With war escalation, oil prices have risen further, from around US$72/bbl last week to as high as US$78 mid-week, before easing back to around US$76 and the futures curve is still in slight backwardation. This suggests markets see greater supply risk than before, but not a severe shortage, and conditions are still expected to improve over time.
The IMF projected that global growth would remain okay at around 3% for 2026 and even stronger at 3.4% in 2027, as downside risks have partially been offset by AI-driven demand. The global economy has weathered the shock better than feared but much of the positive surprise was concentrated in countries that add value in the technology supply chain (especially East Asian countries including Taiwan, Korea, China and Japan).
So, if war and tariffs are not the main market worries, what is? These days, it seems to be concern that AI investment is adding to inflation pressure, a sentiment echoed by Fed officials in the latest FOMC meeting minutes. Indeed, the rapid build out of AI infrastructure is driving a lot of investment in data centres, semiconductors, and electricity networks, which could create some short-term supply bottlenecks and push up prices of materials and labour. There have already been reports of multiple companies raising chip prices, evident in Chinese inflation data this week.

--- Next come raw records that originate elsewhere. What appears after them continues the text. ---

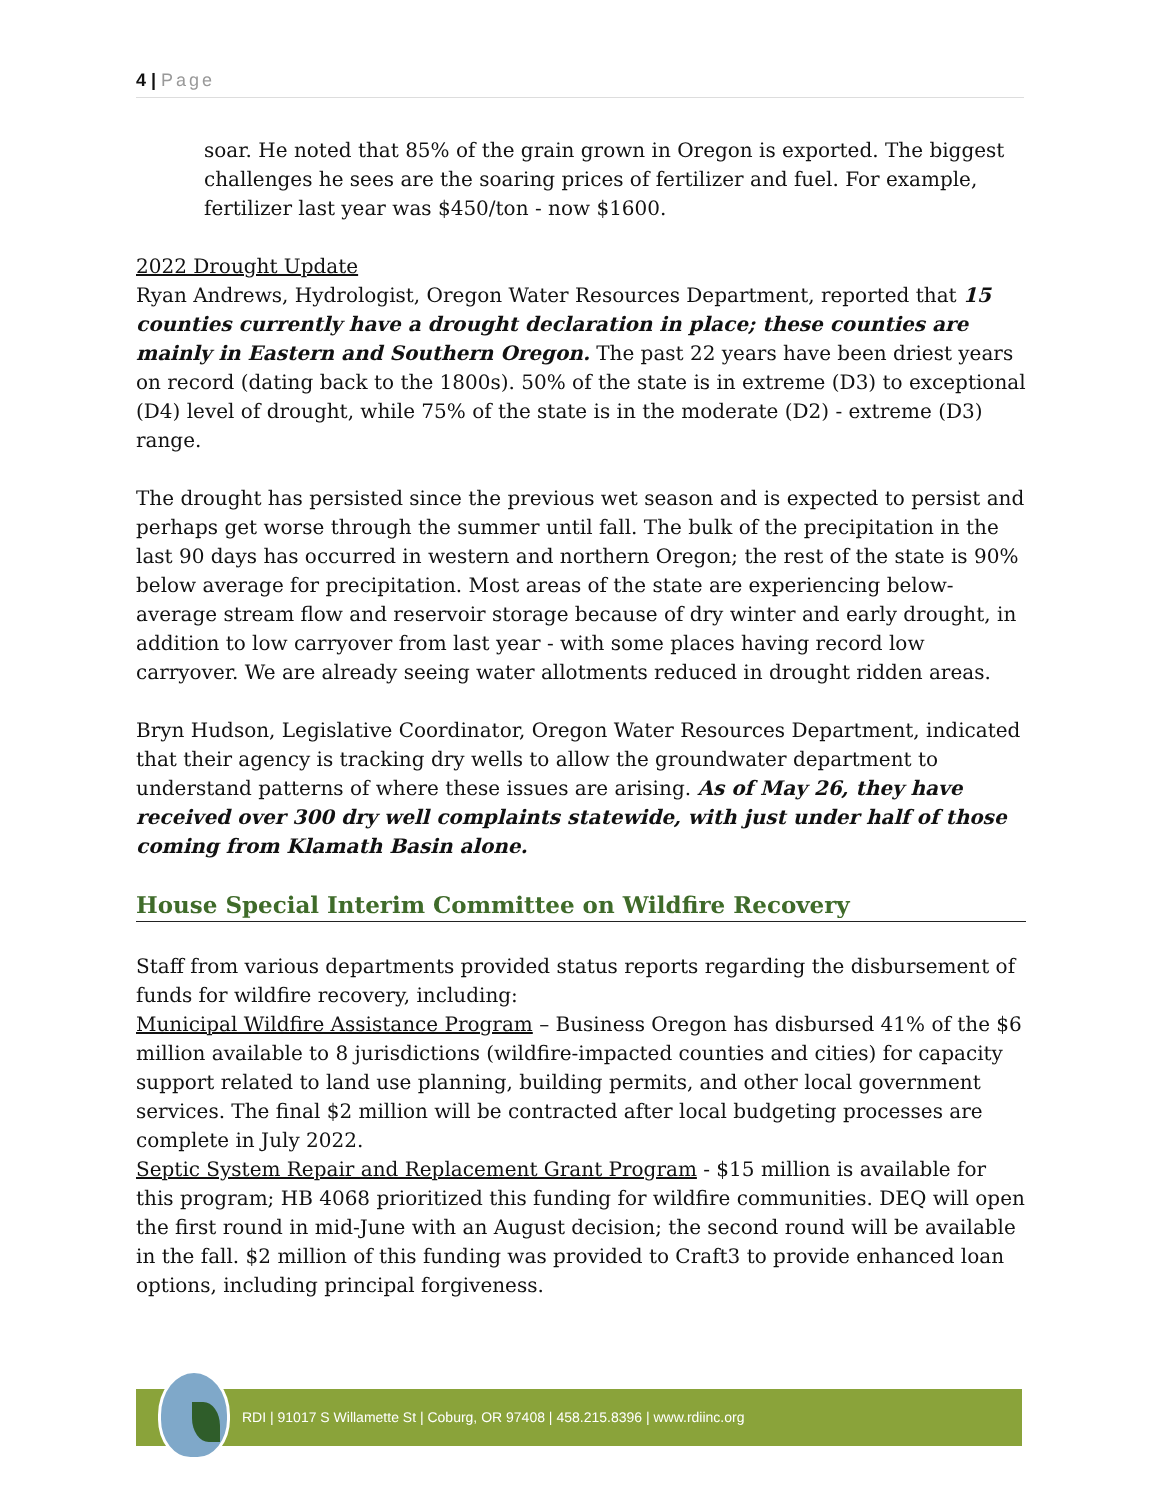4 | Page
soar. He noted that 85% of the grain grown in Oregon is exported. The biggest challenges he sees are the soaring prices of fertilizer and fuel. For example, fertilizer last year was $450/ton - now $1600.
2022 Drought Update
Ryan Andrews, Hydrologist, Oregon Water Resources Department, reported that 15 counties currently have a drought declaration in place; these counties are mainly in Eastern and Southern Oregon. The past 22 years have been driest years on record (dating back to the 1800s). 50% of the state is in extreme (D3) to exceptional (D4) level of drought, while 75% of the state is in the moderate (D2) - extreme (D3) range.
The drought has persisted since the previous wet season and is expected to persist and perhaps get worse through the summer until fall. The bulk of the precipitation in the last 90 days has occurred in western and northern Oregon; the rest of the state is 90% below average for precipitation. Most areas of the state are experiencing below-average stream flow and reservoir storage because of dry winter and early drought, in addition to low carryover from last year - with some places having record low carryover. We are already seeing water allotments reduced in drought ridden areas.
Bryn Hudson, Legislative Coordinator, Oregon Water Resources Department, indicated that their agency is tracking dry wells to allow the groundwater department to understand patterns of where these issues are arising. As of May 26, they have received over 300 dry well complaints statewide, with just under half of those coming from Klamath Basin alone.
House Special Interim Committee on Wildfire Recovery
Staff from various departments provided status reports regarding the disbursement of funds for wildfire recovery, including:
Municipal Wildfire Assistance Program – Business Oregon has disbursed 41% of the $6 million available to 8 jurisdictions (wildfire-impacted counties and cities) for capacity support related to land use planning, building permits, and other local government services. The final $2 million will be contracted after local budgeting processes are complete in July 2022.
Septic System Repair and Replacement Grant Program - $15 million is available for this program; HB 4068 prioritized this funding for wildfire communities. DEQ will open the first round in mid-June with an August decision; the second round will be available in the fall. $2 million of this funding was provided to Craft3 to provide enhanced loan options, including principal forgiveness.
RDI | 91017 S Willamette St | Coburg, OR 97408 | 458.215.8396 | www.rdiinc.org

Of course, global inflation concerns go beyond the AI story. The IMF expects inflation to tick up from here as commodity prices remain elevated, with most major economies unlikely to return to target until next year. RBA Chief Economist Sarah Hunter also noted this week that geopolitical and supply shocks make central banks’ jobs harder, as they can push up consumers’ backward-looking inflation expectations. That means central banks may need to stay more aggressive to bring expectations back down. Australia certainly stands out with much higher core inflation rates than peers and the upward momentum does not look good either!

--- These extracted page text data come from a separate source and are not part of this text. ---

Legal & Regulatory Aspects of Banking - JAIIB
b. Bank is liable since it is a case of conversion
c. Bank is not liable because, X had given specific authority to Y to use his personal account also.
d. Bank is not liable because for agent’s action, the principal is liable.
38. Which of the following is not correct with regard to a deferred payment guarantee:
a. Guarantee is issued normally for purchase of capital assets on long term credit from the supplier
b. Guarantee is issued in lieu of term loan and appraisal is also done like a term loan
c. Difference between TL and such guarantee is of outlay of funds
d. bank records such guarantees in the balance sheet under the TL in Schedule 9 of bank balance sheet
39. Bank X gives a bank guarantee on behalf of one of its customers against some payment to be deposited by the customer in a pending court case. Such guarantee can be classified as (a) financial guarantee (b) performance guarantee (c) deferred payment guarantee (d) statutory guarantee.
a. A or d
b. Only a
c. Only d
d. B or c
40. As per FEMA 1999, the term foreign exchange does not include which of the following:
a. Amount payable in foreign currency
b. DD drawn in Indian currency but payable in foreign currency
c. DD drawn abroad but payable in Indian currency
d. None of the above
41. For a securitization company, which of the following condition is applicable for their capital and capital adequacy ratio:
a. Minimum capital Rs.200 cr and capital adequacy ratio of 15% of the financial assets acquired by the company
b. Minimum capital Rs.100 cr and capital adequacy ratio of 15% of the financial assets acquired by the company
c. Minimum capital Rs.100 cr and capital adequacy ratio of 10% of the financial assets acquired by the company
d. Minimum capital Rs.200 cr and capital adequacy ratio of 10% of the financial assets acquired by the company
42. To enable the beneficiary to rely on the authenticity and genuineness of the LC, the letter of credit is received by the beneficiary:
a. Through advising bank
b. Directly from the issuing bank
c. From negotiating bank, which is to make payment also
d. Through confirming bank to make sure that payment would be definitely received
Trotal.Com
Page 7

Australia’s labour market has held up better than most, but our real wages performance remains among the weakest in the developed world. The latest OECD labour market report showed unemployment is still low across most economies, but has edged up from a year ago, with some sectors facing more persistent labour shortages due to population ageing, the energy transition and digital transformation. Australia stands out in three ways: first, headline labour market outcomes remain stronger than the OECD average, with employment and participation near record highs and the unemployment rate at 4.4%, below the OECD average of 4.9%. Secondly, our younger graduates have fared relatively well, with much smaller gap between youth unemployment rates versus the rest of the population, unlike in the EU and Canada (interestingly, the OECD found that so far youth unemployment has not yet been driven by AI). Thirdly (and sadly), real wages growth in Australia is “one of the steepest declines” among peers since Q1 2021, and real wages are near the lowest point since the pandemic “only in New Zealand and Australia”. The driver of this is not new. Productivity in Australia has stalled for a whole decade and we are just now paying the price – through eroding purchasing power of wages income.

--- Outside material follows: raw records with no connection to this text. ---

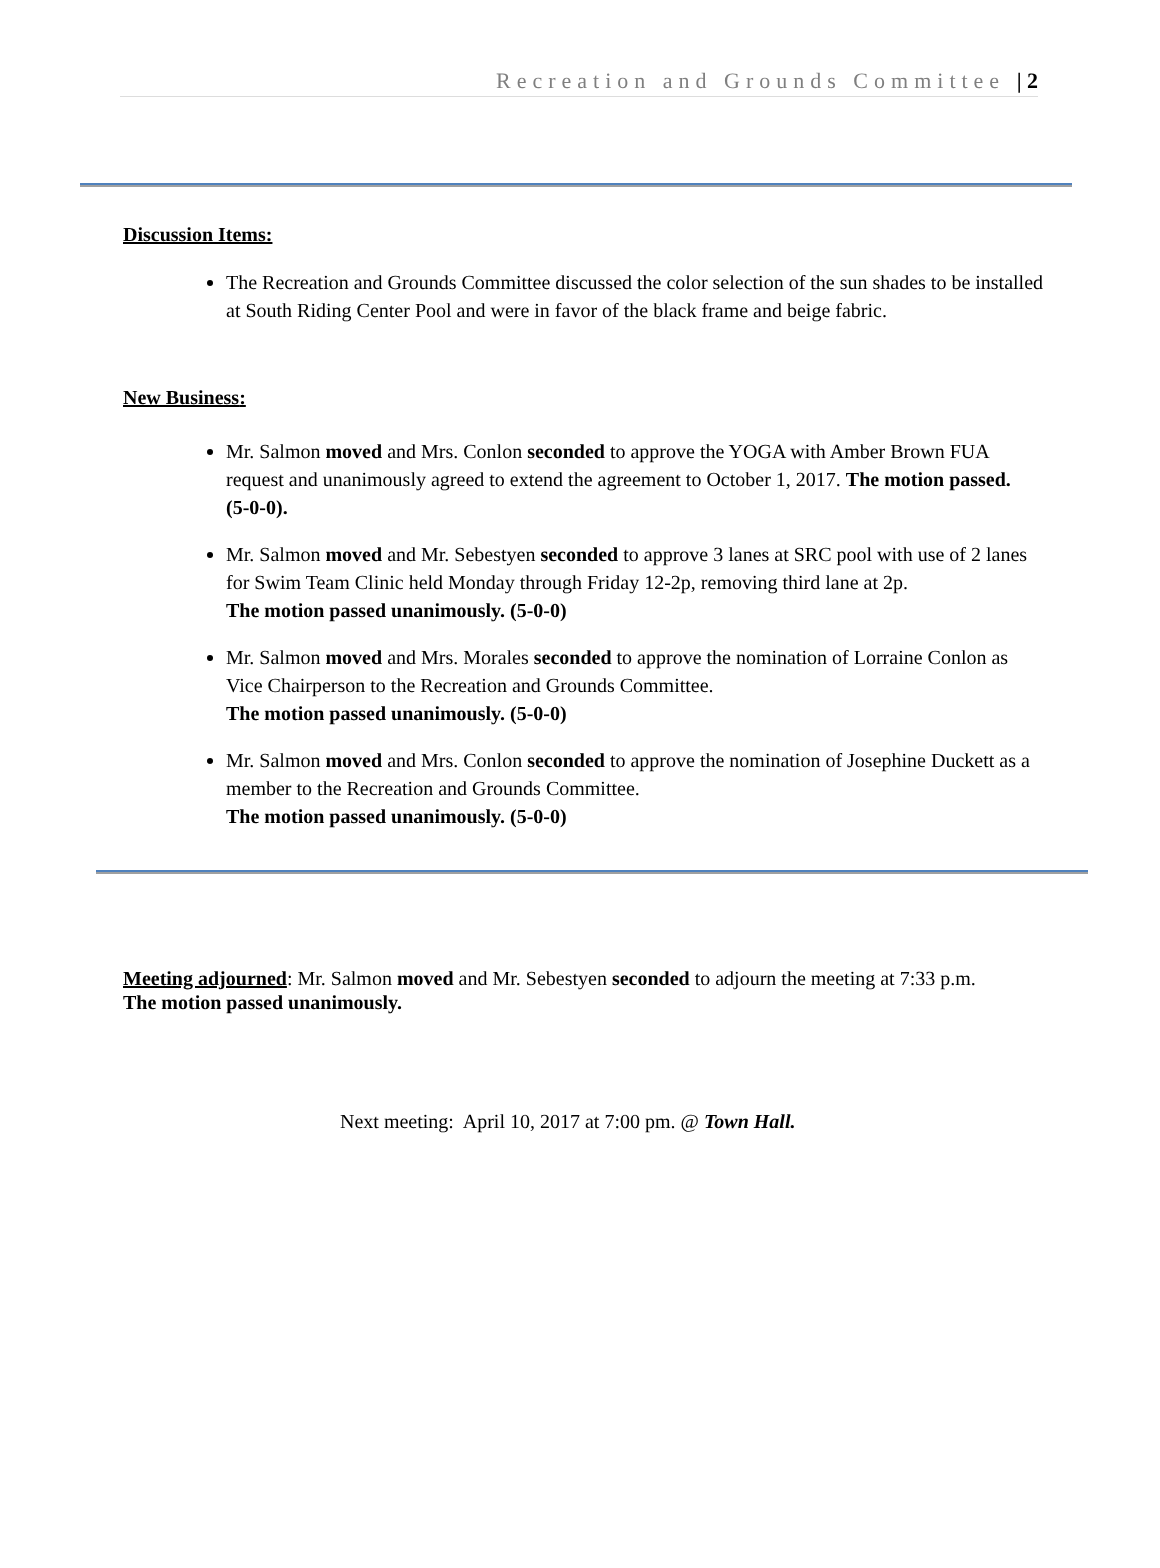Recreation and Grounds Committee | 2
Discussion Items:
The Recreation and Grounds Committee discussed the color selection of the sun shades to be installed at South Riding Center Pool and were in favor of the black frame and beige fabric.
New Business:
Mr. Salmon moved and Mrs. Conlon seconded to approve the YOGA with Amber Brown FUA request and unanimously agreed to extend the agreement to October 1, 2017. The motion passed. (5-0-0).
Mr. Salmon moved and Mr. Sebestyen seconded to approve 3 lanes at SRC pool with use of 2 lanes for Swim Team Clinic held Monday through Friday 12-2p, removing third lane at 2p.
The motion passed unanimously. (5-0-0)
Mr. Salmon moved and Mrs. Morales seconded to approve the nomination of Lorraine Conlon as Vice Chairperson to the Recreation and Grounds Committee.
The motion passed unanimously. (5-0-0)
Mr. Salmon moved and Mrs. Conlon seconded to approve the nomination of Josephine Duckett as a member to the Recreation and Grounds Committee.
The motion passed unanimously. (5-0-0)
Meeting adjourned: Mr. Salmon moved and Mr. Sebestyen seconded to adjourn the meeting at 7:33 p.m.
The motion passed unanimously.
Next meeting: April 10, 2017 at 7:00 pm. @ Town Hall.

Building completions data for the March quarter showed that we are so far 112,000 dwelling units behind the optimistic target set by the National Housing Accord back in mid-2024, and the gap will continue to widen in the next year. Dwelling completions remain at a stagnant pace of around 175 thousand units per annum, while the target requires at least 240k pa (which is also the level that can both match demand from population growth and solve some of the structural supply issues). With accelerating construction inflation at the same time home prices are falling, abandonment rates may rise and both residential building approvals and completions are likely to decline. So, while we continue to see further home price declines through to next year, they will likely start to bounce back towards the second half of 2027 given the structural undersupply.